🤖 AI Summary
This work addresses the performance limitations of neural Koopman operators in modeling and controlling nonlinear robotic systems, which stem from an unclear trade-off between dataset size and latent space dimensionality. The study presents the first rigorous derivation of an upper bound on the Koopman approximation error, decomposing it into sampling and projection errors. Building on this decomposition, the authors establish a quantitative scaling law that relates sample complexity, latent dimension, and control performance. Guided by this theoretical insight, they propose two lightweight regularization strategies—covariance loss and inverse control loss—to optimize the allocation of data and model resources. Experiments across six robotic environments validate the derived scaling law and demonstrate that the proposed methods significantly improve both dynamic modeling accuracy and closed-loop control performance.
📝 Abstract
Data-driven neural Koopman operator theory has emerged as a powerful tool for linearizing and controlling nonlinear robotic systems. However, the performance of these data-driven models fundamentally depends on the trade-off between sample size and model dimensions, a relationship for which the scaling laws have remained unclear.
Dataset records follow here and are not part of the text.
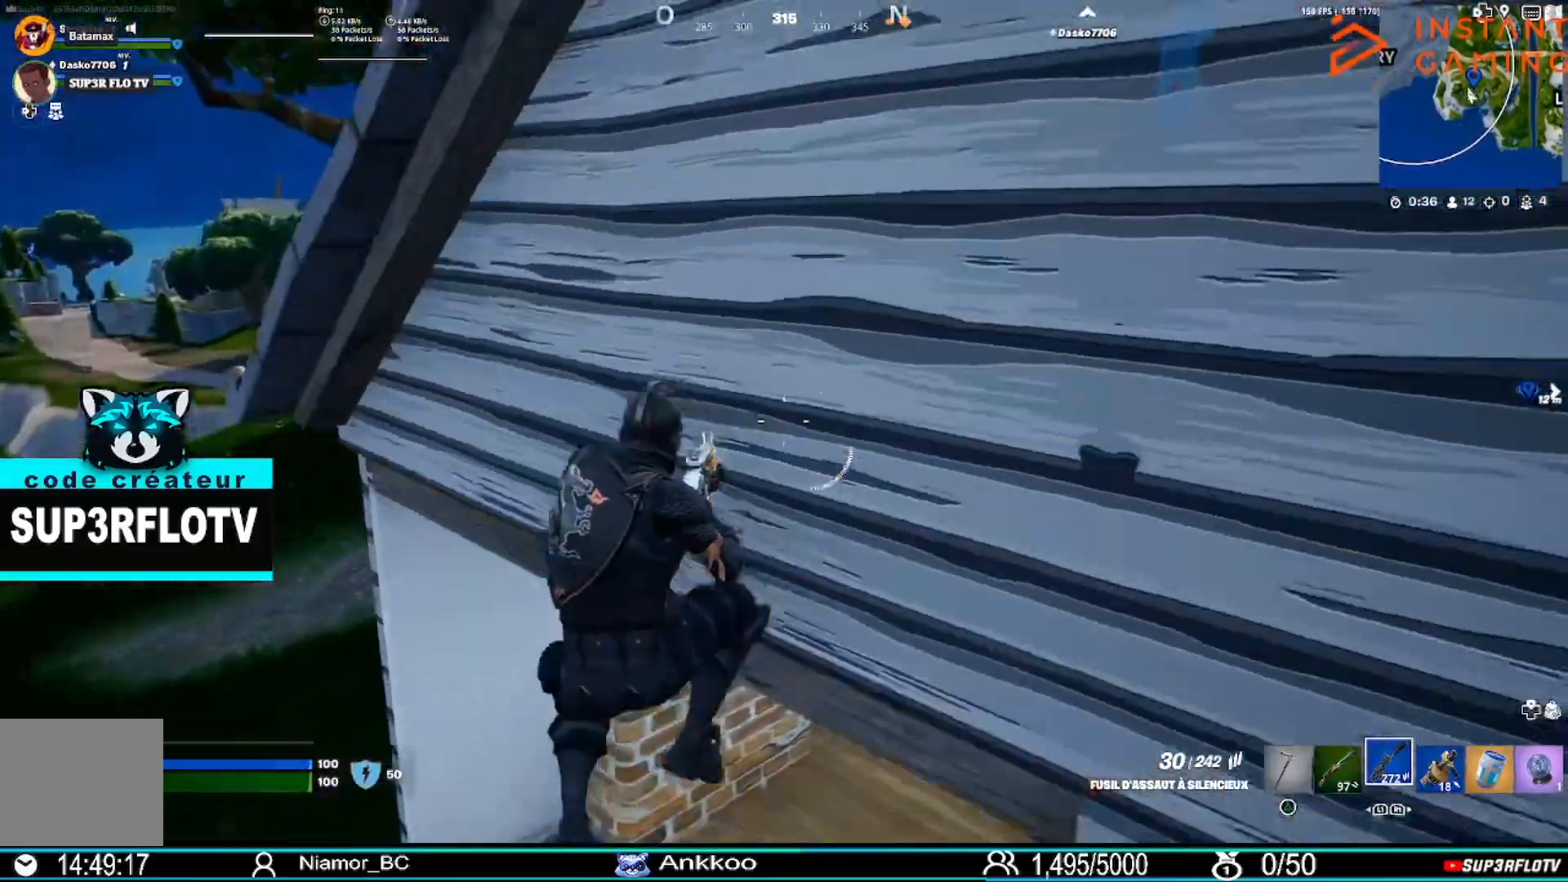
{"buttons": [], "left_stick": "left", "right_stick": "center", "events": [[33, "CROSS", "up"], [133, "CROSS", "down"], [133, "left_stick", "left"], [167, "CROSS", "up"], [434, "right_stick", "center"]]}
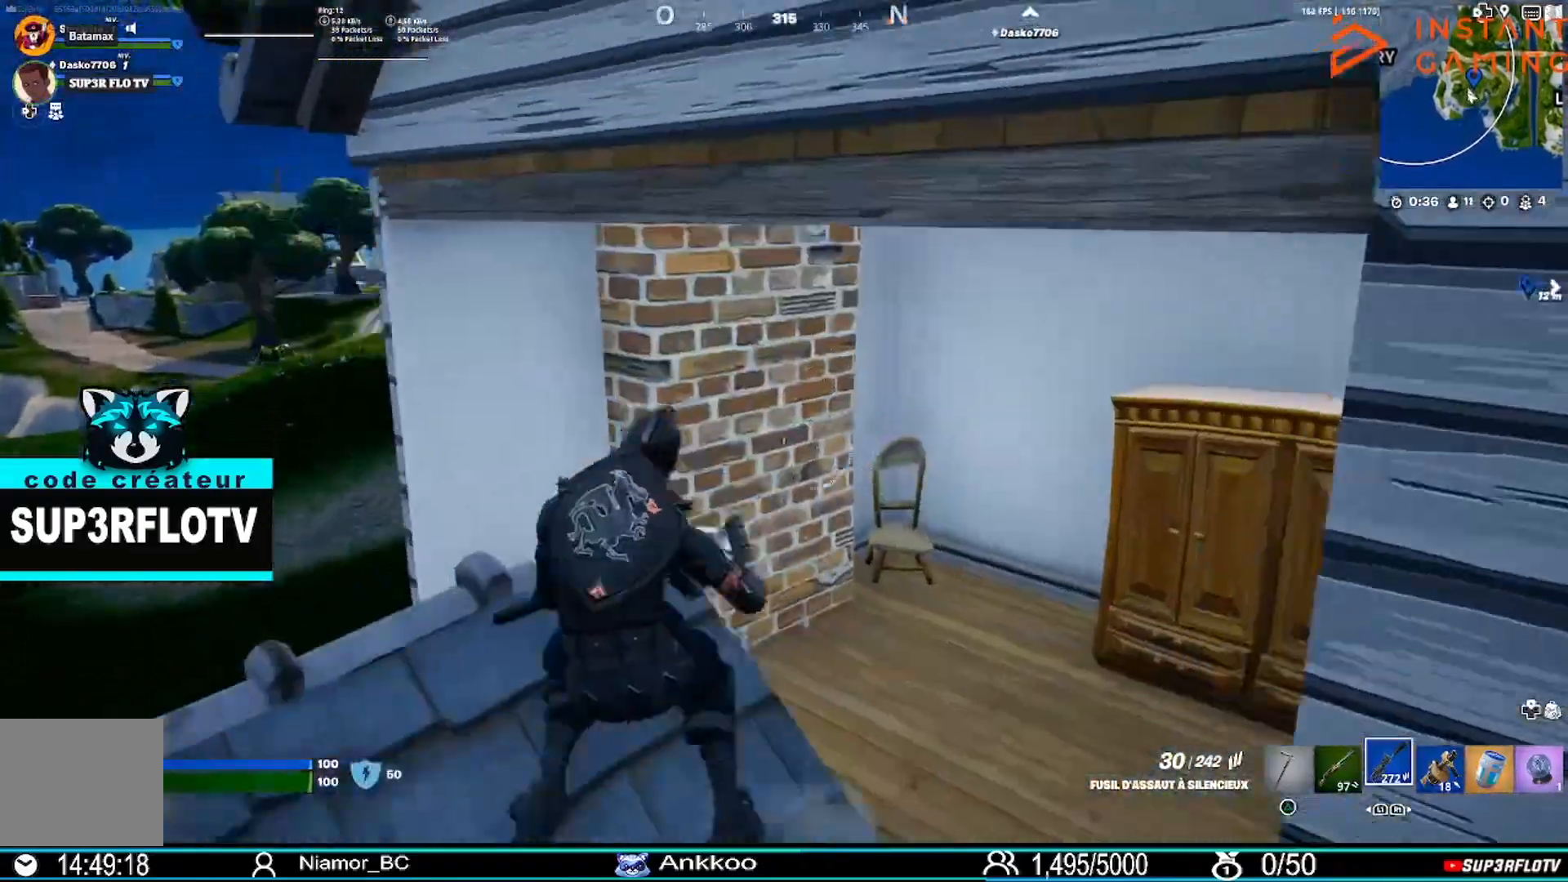
{"buttons": [], "left_stick": "up-right", "right_stick": "center", "events": [[101, "right_stick", "right"], [301, "right_stick", "center"], [401, "CROSS", "down"], [434, "left_stick", "up-right"], [501, "CROSS", "up"]]}
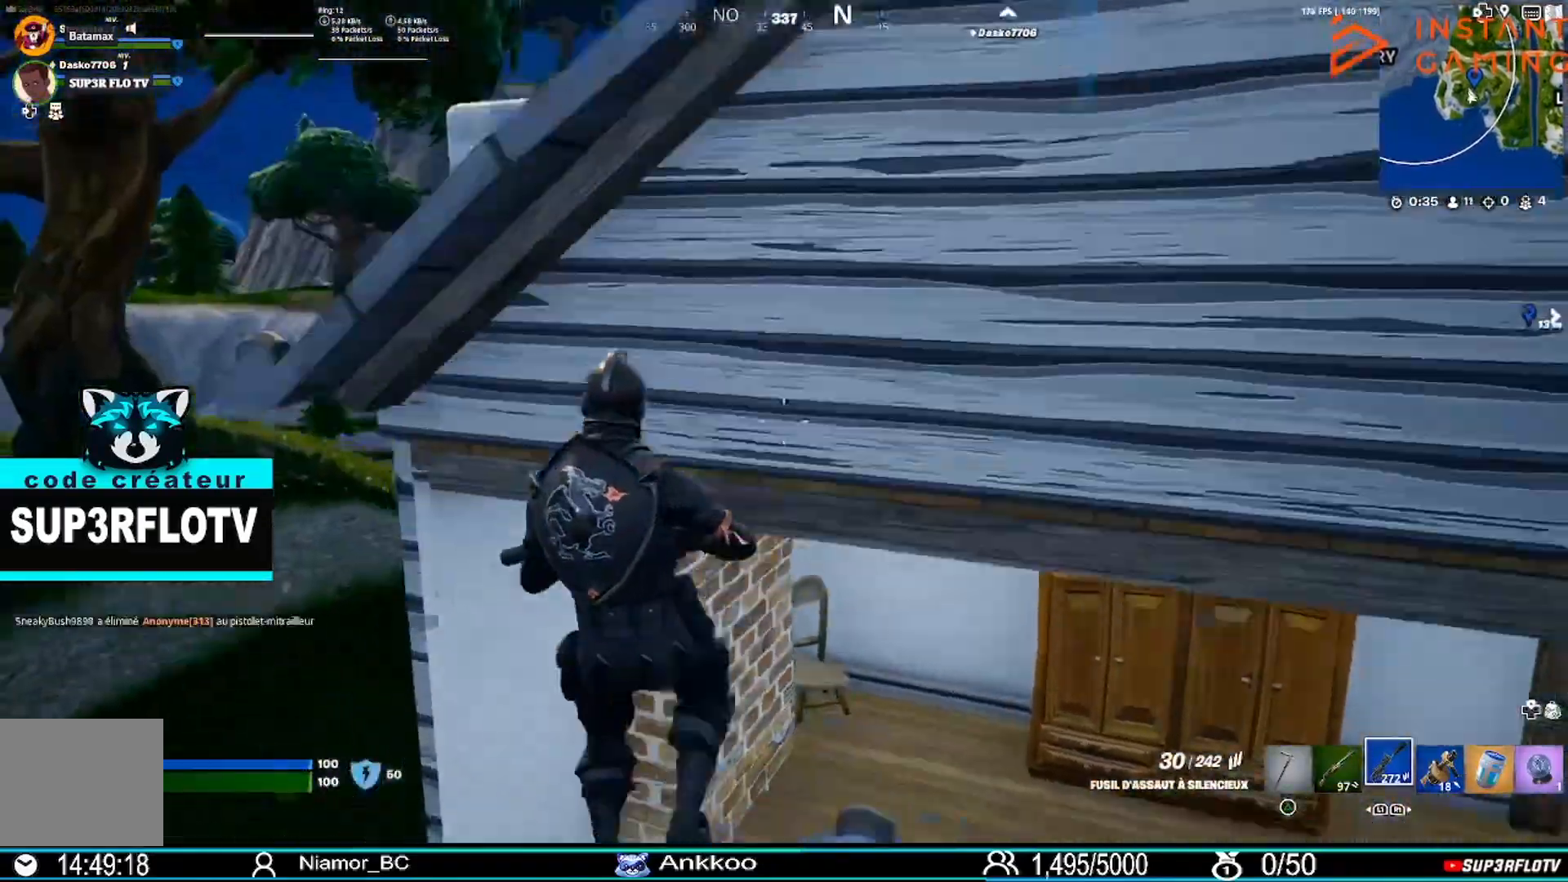
{"buttons": [], "left_stick": "right", "right_stick": "center", "events": [[100, "left_stick", "right"], [167, "CROSS", "down"], [233, "CROSS", "up"], [334, "CROSS", "down"], [400, "CROSS", "up"]]}
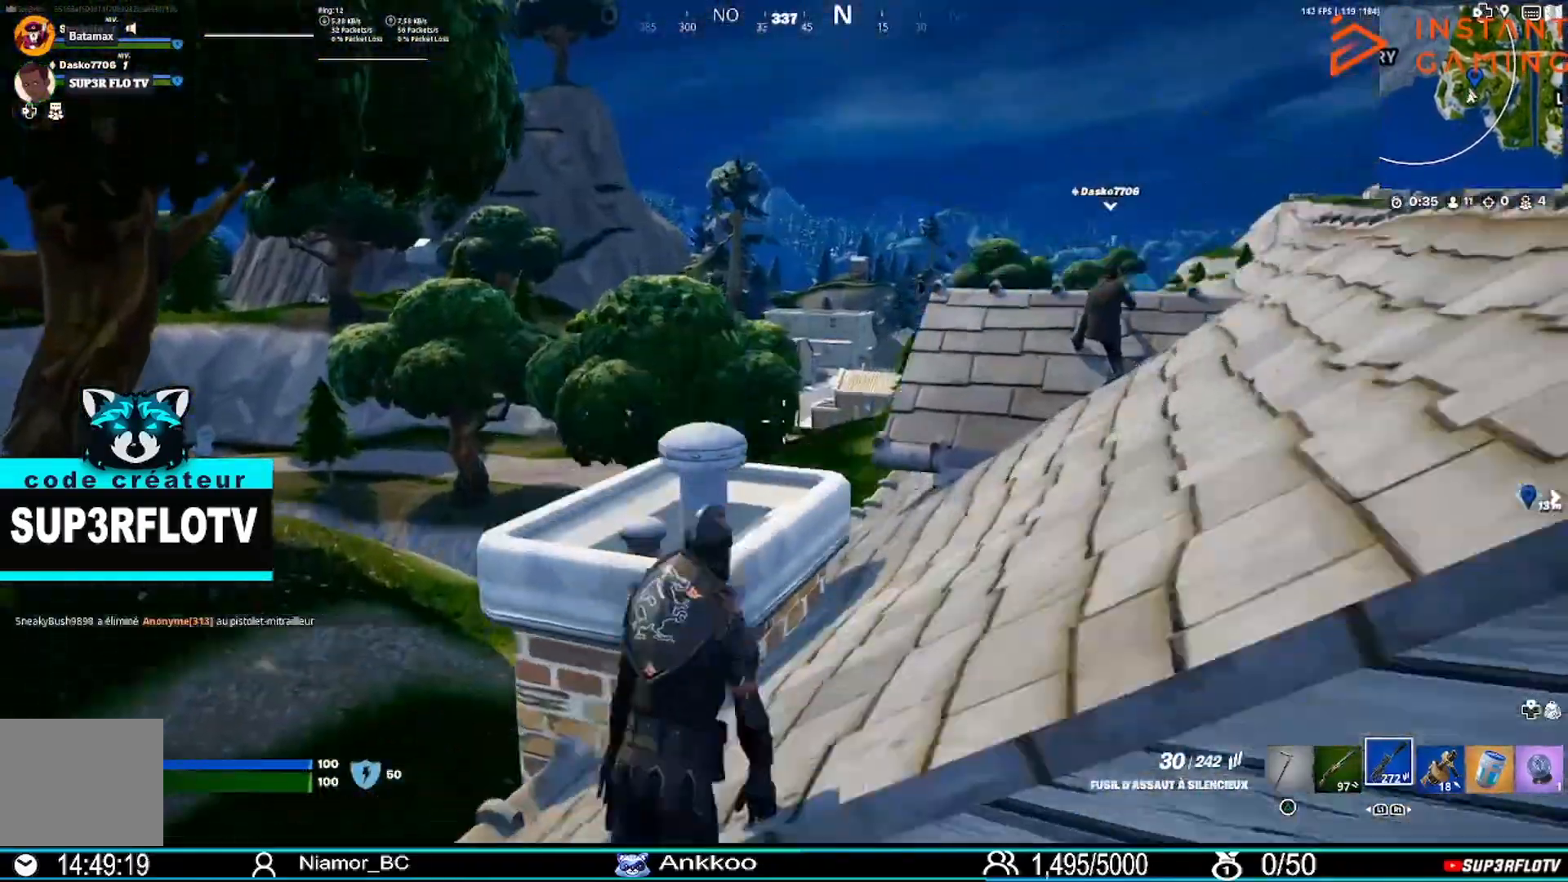
{"buttons": [], "left_stick": "right", "right_stick": "center", "events": [[301, "right_stick", "right"], [401, "right_stick", "center"]]}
This paper establishes a rigorous framework to address this challenge by deriving and empirically validating scaling laws that connect sample size, latent space dimension, and downstream control quality. We derive a theoretical upper bound on the Koopman approximation error, explicitly decomposing it into sampling error and projection error. We show that these terms decay at specific rates relative to dataset size and latent dimension, providing a rigorous basis for the scaling law. Based on the theoretical results, we introduce two lightweight regularizers for the neural Koopman operator: a covariance loss to help stabilize the learned latent features and an inverse control loss to ensure the model aligns with physical actuation. The results from systematic experiments across six robotic environments confirm that model fitting error follows the derived scaling laws, and the regularizers improve dynamic model fitting fidelity, with enhanced closed-loop control performance. Together, our results provide a simple recipe for allocating effort between data collection and model capacity when learning Koopman dynamics for control.